The principles of political economy of today’s Republicans would shock Adams and Jefferson, not to mention the statist policies of the Democrats. There can be no doubt, whatsoever, that ideas and standards have changed. In a book titled Omnipotent Government, written at a time when totalitarian socialism had overrun Europe, Ludwig von Mises asked: “Who is responsible for the deplorable events of the last decades?” According to Mises, “Almost all the fathers of socialism were members of the upper middle class or of the professions.”
That same analysis holds for the United States, as well. “It is not true,” wrote Mises, “that the dangers to the maintenance of peace, democracy, freedom, and capitalism are a result of a ‘revolt of the masses.’ They are an achievement of scholars and intellectuals, of sons of the well-to-do, of writers and artists pampered by the best society.” It seems that the socialist revolution of our time is born out of bourgeois affluence. Therefore, the greatest affluence promises the greatest of all revolutions.

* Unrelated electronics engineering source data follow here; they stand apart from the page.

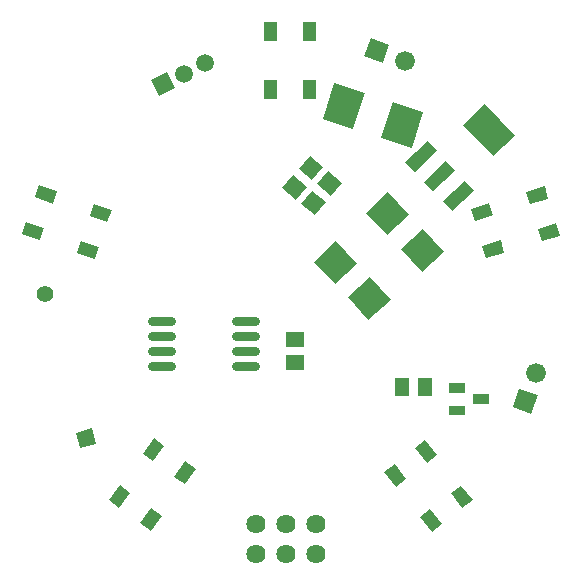
<source format=gts>
G04 Layer: TopSolderMaskLayer*
G04 EasyEDA v6.4.25, 2021-11-16T21:36:29+01:00*
G04 969fc306525a459593755dfbefa048c4,10*
G04 Gerber Generator version 0.2*
G04 Scale: 100 percent, Rotated: No, Reflected: No *
G04 Dimensions in millimeters *
G04 leading zeros omitted , absolute positions ,4 integer and 5 decimal *
%FSLAX45Y45*%
%MOMM*%

%ADD37C,0.7316*%
%ADD38C,1.6256*%
%ADD42C,1.6764*%
%ADD44C,1.5016*%
%ADD49C,1.4021*%

%LPD*%
D37*
X-1008608Y-215900D02*
G01*
X-1170609Y-215900D01*
X-1008608Y-342900D02*
G01*
X-1170609Y-342900D01*
X-1008608Y-469900D02*
G01*
X-1170609Y-469900D01*
X-1008608Y-596900D02*
G01*
X-1170609Y-596900D01*
X-302590Y-215900D02*
G01*
X-464591Y-215900D01*
X-302590Y-342900D02*
G01*
X-464591Y-342900D01*
X-302590Y-469900D02*
G01*
X-464591Y-469900D01*
X-302590Y-596900D02*
G01*
X-464591Y-596900D01*
D38*
G01*
X-292100Y-2184400D03*
G01*
X-292100Y-1930400D03*
G01*
X-38100Y-2184400D03*
G01*
X-38100Y-1930400D03*
G01*
X215900Y-2184400D03*
G01*
X215900Y-1930400D03*
G36*
X204470Y680465D02*
G01*
X88645Y777747D01*
X181863Y889000D01*
X297687Y791718D01*
G37*
G36*
X46736Y812800D02*
G01*
X-69087Y910081D01*
X24129Y1021334D01*
X139954Y924052D01*
G37*
G36*
X186436Y977900D02*
G01*
X70612Y1075181D01*
X163829Y1186434D01*
X279654Y1089152D01*
G37*
G36*
X344170Y845565D02*
G01*
X228345Y942847D01*
X321563Y1054100D01*
X437387Y956818D01*
G37*
G36*
X1026413Y1248918D02*
G01*
X769365Y1332484D01*
X868426Y1637284D01*
X1125220Y1553718D01*
G37*
G36*
X528573Y1410715D02*
G01*
X271779Y1494281D01*
X370586Y1799081D01*
X627634Y1715515D01*
G37*
G36*
X781557Y1967992D02*
G01*
X624078Y2025395D01*
X681481Y2182876D01*
X838962Y2125471D01*
G37*
D42*
G01*
X970239Y1988563D03*
G36*
X-1112773Y1687829D02*
G01*
X-1180845Y1821687D01*
X-1046987Y1889760D01*
X-978915Y1755902D01*
G37*
D44*
G01*
X-901700Y1879600D03*
G01*
X-723498Y1970399D03*
G36*
X1343660Y-821436D02*
G01*
X1343660Y-741171D01*
X1478787Y-741171D01*
X1478787Y-821436D01*
G37*
G36*
X1343660Y-1011428D02*
G01*
X1343660Y-931163D01*
X1478787Y-931163D01*
X1478787Y-1011428D01*
G37*
G36*
X1543812Y-916431D02*
G01*
X1543812Y-836168D01*
X1678939Y-836168D01*
X1678939Y-916431D01*
G37*
G36*
X883157Y-848613D02*
G01*
X883157Y-700786D01*
X1006602Y-700786D01*
X1006602Y-848613D01*
G37*
G36*
X1076197Y-848613D02*
G01*
X1076197Y-700786D01*
X1199642Y-700786D01*
X1199642Y-848613D01*
G37*
G36*
X-35813Y-435102D02*
G01*
X-35813Y-311657D01*
X112013Y-311657D01*
X112013Y-435102D01*
G37*
G36*
X-35813Y-628142D02*
G01*
X-35813Y-504697D01*
X112013Y-504697D01*
X112013Y-628142D01*
G37*
G36*
X-1778000Y-1294129D02*
G01*
X-1816607Y-1159255D01*
X-1681987Y-1120647D01*
X-1643379Y-1255268D01*
G37*
D49*
G01*
X-2080031Y13500D03*
G36*
X109981Y1668779D02*
G01*
X109981Y1829054D01*
X219963Y1829054D01*
X219963Y1668779D01*
G37*
G36*
X-219963Y1668779D02*
G01*
X-219963Y1829054D01*
X-109981Y1829054D01*
X-109981Y1668779D01*
G37*
G36*
X-219963Y2159000D02*
G01*
X-219963Y2319020D01*
X-109981Y2319020D01*
X-109981Y2159000D01*
G37*
G36*
X109981Y2159000D02*
G01*
X109981Y2319020D01*
X219963Y2319020D01*
X219963Y2159000D01*
G37*
G36*
X1658365Y316737D02*
G01*
X1626107Y422147D01*
X1779523Y468884D01*
X1811528Y363728D01*
G37*
G36*
X1561845Y632460D02*
G01*
X1529842Y737615D01*
X1683004Y784605D01*
X1715262Y679195D01*
G37*
G36*
X2030729Y775715D02*
G01*
X1998472Y880871D01*
X2151379Y927607D01*
X2183638Y822452D01*
G37*
G36*
X2126995Y460247D02*
G01*
X2094991Y565404D01*
X2247900Y612139D01*
X2280158Y506984D01*
G37*
G36*
X893571Y-1618487D02*
G01*
X794765Y-1492250D01*
X881634Y-1424431D01*
X980186Y-1550670D01*
G37*
G36*
X1153668Y-1415287D02*
G01*
X1054862Y-1289050D01*
X1141476Y-1221231D01*
X1240281Y-1347470D01*
G37*
G36*
X1455165Y-1801368D02*
G01*
X1356613Y-1675129D01*
X1443228Y-1607565D01*
X1541779Y-1733550D01*
G37*
G36*
X1195070Y-2004568D02*
G01*
X1096518Y-1878329D01*
X1183386Y-1810512D01*
X1281684Y-1936750D01*
G37*
G36*
X-1160526Y-1402079D02*
G01*
X-1249426Y-1337563D01*
X-1155192Y-1207770D01*
X-1066292Y-1272539D01*
G37*
G36*
X-893571Y-1596136D02*
G01*
X-982471Y-1531365D01*
X-888237Y-1401826D01*
X-799337Y-1466342D01*
G37*
G36*
X-1181354Y-1992376D02*
G01*
X-1270507Y-1927860D01*
X-1176273Y-1798320D01*
X-1087373Y-1863089D01*
G37*
G36*
X-1448307Y-1798573D02*
G01*
X-1537462Y-1733804D01*
X-1443228Y-1604263D01*
X-1354328Y-1669034D01*
G37*
G36*
X-1549145Y620521D02*
G01*
X-1700529Y672592D01*
X-1664715Y776731D01*
X-1513331Y724407D01*
G37*
G36*
X-1656587Y308355D02*
G01*
X-1807971Y360679D01*
X-1772157Y464565D01*
X-1620773Y412495D01*
G37*
G36*
X-2119884Y468121D02*
G01*
X-2271268Y520192D01*
X-2235454Y624078D01*
X-2084070Y572007D01*
G37*
G36*
X-2012442Y780034D02*
G01*
X-2163826Y832104D01*
X-2128012Y935989D01*
X-1976628Y883920D01*
G37*
G36*
X1052829Y1050289D02*
G01*
X974344Y1134363D01*
X1162050Y1309370D01*
X1240536Y1225295D01*
G37*
G36*
X1209547Y881887D02*
G01*
X1131062Y966215D01*
X1318768Y1141221D01*
X1397254Y1057147D01*
G37*
G36*
X1366520Y713739D02*
G01*
X1288034Y798068D01*
X1475739Y973073D01*
X1554226Y888745D01*
G37*
G36*
X1712468Y1180592D02*
G01*
X1464055Y1447037D01*
X1651762Y1622044D01*
X1900173Y1355852D01*
G37*
G36*
X375920Y98552D02*
G01*
X198373Y288797D01*
X383286Y461263D01*
X560578Y271018D01*
G37*
G36*
X817879Y510794D02*
G01*
X640587Y701039D01*
X825500Y873505D01*
X1002792Y683260D01*
G37*
G36*
X661162Y-202184D02*
G01*
X487171Y-8889D01*
X675131Y160273D01*
X849121Y-33273D01*
G37*
G36*
X1110487Y202184D02*
G01*
X936497Y395478D01*
X1124204Y564642D01*
X1298447Y371347D01*
G37*
G36*
X2038604Y-1001521D02*
G01*
X1881123Y-944118D01*
X1938527Y-786637D01*
X2096008Y-844042D01*
G37*
D42*
G01*
X2075439Y-655360D03*
M02*

</source>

In his Farewell Address, President George Washington warned: “Towards the preservation of your Government and the permanency of your present happy state, it is requisite … that you resist with care the spirit of innovation upon its principles however specious the pretexts.” Those who would overthrow the Constitution may form a party, announcing their good intentions. But beware party spirit, continued Washington: “It serves always to distract the public councils, and enfeeble the public administration. It agitates the community with ill-founded jealousies and false alarms, kindles the animosity of one part against another, foments occasionally riot and insurrection. It opens the door to foreign influence and corruption, which find a facilitated access to the government itself through the channels of party passions. Thus the policy and will of one country, are subjected to the policy and will of another.”